兔骨髓基质干细胞与软骨细胞混和培养体内成软骨(英文)

In vivo chondrogenesis by co-culture of rabbit bone marrow-derived mesenchymal stem cells and chondrocytes

背景：诱导因子及软骨微环境是影响骨髓基质干细胞成软骨分化及软骨形成的主要因素。目的：利用少量软骨细胞以共培养方式诱导骨髓基质干细胞体内成软骨。设计、时间及地点：2004-09/2005-03在解放军第四军医大学口腔医院病理教研室完成的随机对照动物实验。
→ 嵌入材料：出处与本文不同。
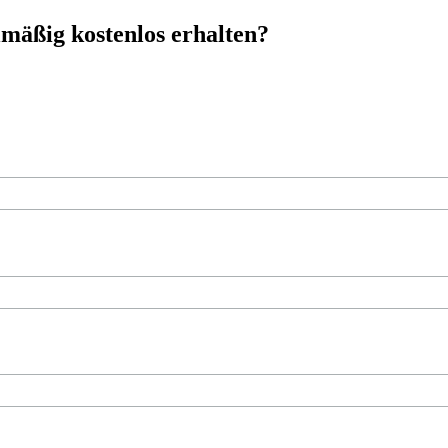
mäßig kostenlos erhalten?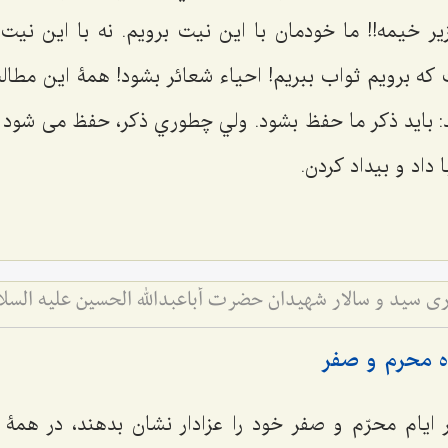
ير خيمه!! ما خودمان با اين نيت برويم. نه با این ني
ت كه برويم ثواب ببريم! احياء شعائر بشود! همۀ این مط
د: بايد ذكر ما حفظ بشود. ولي چطوري ذكر، حفظ می شود ب
 داد و بيداد كردن.
ی سید و سالار شهیدان حضرت أباعبداللَه الحسین علیه السلا
ه محرم و صفر
 ايام محرّم و صفر خود را عزادار نشان بدهند، در همۀ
材料：选择清洁级新西兰兔15只用于细胞支架复合物的种植,随机分为混合细胞组、软骨细胞组、骨髓基质干细胞组,5只/组。取新生1-3d龄新西兰兔5只用于骨髓基质干细胞、软骨细胞的分离培养。聚羟基乙酸无纺网支架为上海易括公司产品,材料直径15μm,平均间距150-200μm,孔隙率97%,厚2mm。方法：混合细胞组将骨髓基质干细胞与软骨细胞按3：1混匀,调整细胞密度为6.0×10^10·L^-1,接种于经培养液预湿的塑形聚羟基乙酸5mm×5mm的支架上,然后在复合物周围滴加含胎牛血清的DMEM液培养1周。软骨细胞组、骨髓基质干细胞组的细胞密度调整为6.0×10^10·L^-1后同法接种于支架上。各组兔麻醉后于背部一侧皮下组织植入对应的细胞-支架复合物。主要观察指标：植入后第8周行新生软骨大体观察和苏木精-伊红、Masson三色染色。结果：各组细胞与聚羟基乙酸支架黏附情况良好。植入8周后,混和培养组和软骨细胞组均形成了成熟的软骨样组织,并基本保持复合物初始的大小和形状,两组新生软骨外观及组织学特征较接近。骨髓基质干细胞组在体内培养过程中未形成软骨组织,而是形成了纤维结缔组织。结论：骨髓基质干细胞与软骨细胞按3：1混合形成的微环境,能有效诱导骨髓基质干细胞向软骨细胞分化,并促进骨髓基质干细胞的体内成软骨。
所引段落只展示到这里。